Three Days of the Condor: watch for our hero at 4:04.
There may be one hope for newspapers in the crowded world of online information.
That hope is the one kind of information in which immediacy doesn't matter: it's investigative and feature journalism, where a picture emerges after months or years of investigation about something that we didn't know before, didn't understand, or weren't able to put into human terms.
This kind of journalism is impossible for TV to do, and something that newspapers used to excel at doing. Ironically, local newspapers have almost completely abandoned it, because it's so expensive and time consuming.
We're told that the Web rewards writers who produce stories no longer than 50 words: perfect for small attention spans and cell-phone screens alike; if that's true, then why would a newspaper assign two reporters to cover one story for six months?
The answer: "for the public good." Remember that old concept?
The New York Times and the boulevard of broken dreams
I was reminded of the need for feature journalism today, when I read the New York Times' long and rewarding look at how the housing bubble hit one neighborhood cul-de-sac in Moreno Valley, California:
"Since January, The New York Times has made regular visits to the fraying neighborhood to chronicle — in print, photographs and video — how, in one small place, the foreclosure crisis has reshaped the view of homeownership as a cornerstone of the American dream."The full article and images are here. The video is here. Readers' comments are here.
Video: part of any, great newspaper story.
The designers also get in on the action with helpful charts, graphs, and maps, like this one:
Source: New York Times
The article is peppered with fascinating anecdotes and the little, human elements that characterize what happens when an entire neighborhood goes belly up one house at a time and comes back as a different kind of neighborhood altogether.
No doubt, this investigation took a lot of time and cost a lot of money. And I'll wager that there's not a single TV station or website in North America that could've done it as well.
Even better is that this article, though commissioned by a newspaper, was built to work in print and online media.
The idea that stories have to be short online may not be true at all: the Internet has proven itself to be a flexible medium, capable of handling whatever you throw at it: sound, pictures, words, video, and links - if that's not "scope," I don't know what is.

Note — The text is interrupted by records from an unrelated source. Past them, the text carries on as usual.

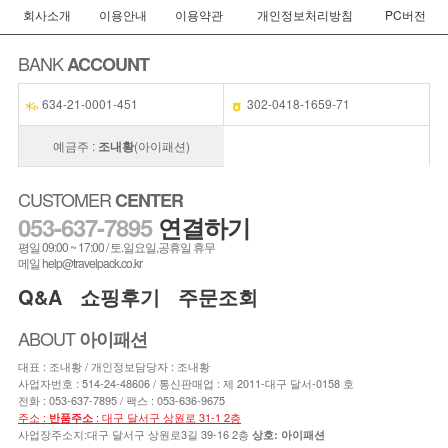
회사소개
이용안내
이용약관
개인정보처리방침
PC버전
BANK
ACCOUNT
634-21-0001-451
302-0418-1659-71
예금주 :
조내황
(아이패션)
CUSTOMER
CENTER
053-637-7895
연결하기
평일 09:00 ~ 17:00 / 토.일요일,공휴일 휴무
메일 help@travelpack.co.kr
Q&A
쇼핑후기
주문조회
ABOUT
아이패션
대표 : 조내황 / 개인정보담당자 : 조내황
사업자번호 : 514-24-48606 / 통신판매업 : 제 2011-대구 달서-0158 호
전화 :
053-637-7895
/ 팩스 : 053-636-9675
주소 :
: 대구 달서구 상원로 31-1 2층
반품주소
사업장주소지:대구 달서구 상원로3길 39-16 2층
상호: 아이패션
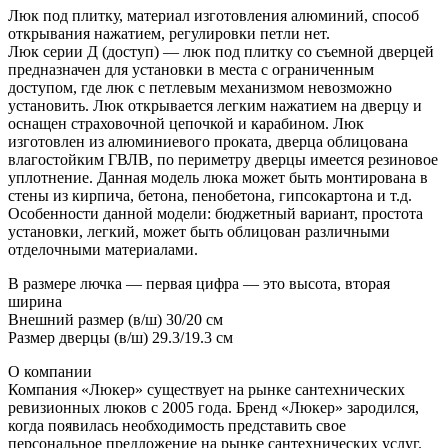
Люк под плитку, материал изготовления алюминий, способ
открывания нажатием, регулировки петли нет.
Люк серии Д (доступ) — люк под плитку со съемной дверцей
предназначен для установки в места с ограниченным
доступом, где люк с петлевым механизмом невозможно
установить. Люк открывается легким нажатием на дверцу и
оснащен страховочной цепочкой и карабином. Люк
изготовлен из алюминиевого проката, дверца облицована
влагостойким ГВЛВ, по периметру дверцы имеется резиновое
уплотнение. Данная модель люка может быть монтирована в
стены из кирпича, бетона, пенобетона, гипсокартона и т.д.
Особенности данной модели: бюджетный вариант, простота
установки, легкий, может быть облицован различными
отделочными материалами.
В размере лючка — первая цифра — это высота, вторая
ширина
Внешний размер (в/ш) 30/20 см
Размер дверцы (в/ш) 29.3/19.3 см
О компании
Компания «Люкер» существует на рынке сантехнических
ревизионных люков с 2005 года. Бренд «Люкер» зародился,
когда появилась необходимость представить свое
персональное предложение на рынке сантехнических услуг.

As well, if we can pay for and download books to read on our iPhones - something I just started doing myself - longer-form journalism should be possible to create and market as well, shouldn't it?
Since "immediacy" isn't the key selling point of these stories, you can make them available for a longer period of time without worrying about "breaking news" stealing its thunder.
The New York Times has been particularly great at being ahead of the curve in its online editions, covering breaking news on its iPhone app - supported by the Visa ad that pops up when you load it - and the Times Reader 2.0, which provides you the entire content of the newspaper in the same format as a newspaper for $3.45 a week:
Not to mention the Times mobile site, texting service, and Kindle edition.
The point is that the Times is making an effort to deliver us the news where we can read it, and at the same time continuing to do the in-depth stories that make it an agenda-setting media outlet, not just for print, but for all media.
For other newspapers without the resources, or still clinging to the mistaken belief that they will come back in a big way if they just start walling in online content again, it may already be too late.
In the movie Three Days of the Condor (see clip at the top of this post) Robert Redford returns from lunch to his job at the CIA, where he finds that all of his co-workers have been killed. On the run from mysterious enemies, he decides that there's only one way he can save himself: by calling the New York Times.
Maybe we've been concentrating on saving the newspaper, when we should've been worried about saving the news itself.